Wednesday, June 14, 2006

strange birds

This afternoon I looked down the hill and there, right over the by the hot spring pool is the peacock.

His tail feathers all spread out as wide as can be.

And at the end of each feather is what looks like an eye. Dozens, if not hundreds of eyes.

All of them shimmering and clicking.

And behind the fan feathers, sort of underneath, are these orange/reddish tail feathers.

And these he's intently shaking as though his very existence depended on it.

Watching all of this, one standing on the rock wall, the other casually nibbling on some grass, are the two peahens.

One the old woman, twice, or maybe three time's the age of the peacock and the other just born this time last year, the daughter.

The peacock has been courting, without apparent success, both hens since early April.

Up until now, neither have shown any interest at all. But something, this last week has changed...

But more about that later. What I really want to know, there's actually a little wager going on this one, is what sort of birds are those four little chicks we found running around in the garlic today.

They couldn't have been a week old.

Sort of the size of a tennis ball. But weighing more like a ping pong ball.

Orange in color, with dark stripes down their backs.

Everyone thought they were baby chickens. Everyone, I might add, everyone but me.

That means I have six people wagering against my position.

They all say the chicks are chickens.

"What else could they be?" Adrina says.

"They look like chicks to me." adds Wenonah.

Rangal just shakes his head when I tell him what I think.

"They are guineas," I said. "I know a guinea chick when I see one and those things are guineas."

Little does it matter that we haven't had a domesticated guinea hen on the farm for at least half a dozen years.

"One of those dumb birds we had could have flown off into the forest. Her or her decedents could be living out there, avoiding the various predators for all these years. And sometime this spring the hen laid eggs underneath the garlic and that's where they came from."

No one thinks my version is likely.

"That's one of the sillier things I've heard lately." Wenonah said.

But my answer is simple.

"How else would you account for four guinea chicks?"

Which gets us to the wager.

"They're not guineas. They're chickens."

And the next day, the day after I strung the fence and hooked up the charger no more groundhog damage. They stopped eating the broccoli. They left the squash plants alone.

You might ask, how do I know it's the fence that's caused the change in behavior. That's easy. The other evening I was over in the cemetery field moving water pipe. And right there by the varmint fence I reached down to see how wet the ground actually was. As I stuck my finger into the wet ground the leg of my blue jeans just barely brushed against the fence.

The next thing I know I've been knocked to the ground.
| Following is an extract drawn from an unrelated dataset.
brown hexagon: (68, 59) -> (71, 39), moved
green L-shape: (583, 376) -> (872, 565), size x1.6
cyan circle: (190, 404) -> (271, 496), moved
I'm sitting there on my hind-parts. Shaking my head.

What a shock.

I'm sure it doesn't take too many of those to convince a groundhog that he really, really doesn't like broccoli anymore.

The wonders of modern technology.

And since we're on the subject of technology I want to know what technology is going to determine what variety of bird those four, very noisy chicks down in our living room are?

After discovering the chicks in the garlic (Rangal had put them in a box) I thought it was the best idea to put them back out in the field and hope their mother would take them back under her wing.

Wenonah, though, thought that wasn't the best idea. "What if one of the cats eats them. THey are soooo small and cute."

Instead of just letting the chicks go under the garlic, I moved the box (this time a box with low sides) and water and special chick feed back in the garlic. The idea being the mother, once she saw no one was around, would come back, get her chicks and take them back to wherever they were before, before they'd been chicknapped.

No luck.

At the end of the day there were still the chicks. Loudly squawking without a mother.

So, what was I to do? I picked up the box and moved them in the house where they are now. Squawking.

Squawking like I know only a baby guinea can.

Is anyone out there expert enough to tell what sort of chicks they are? Can you tell the difference between a guinea and a chicken? or for that matter a baby chicken and any other semi-wild variety. A friendly wager depends on the answer.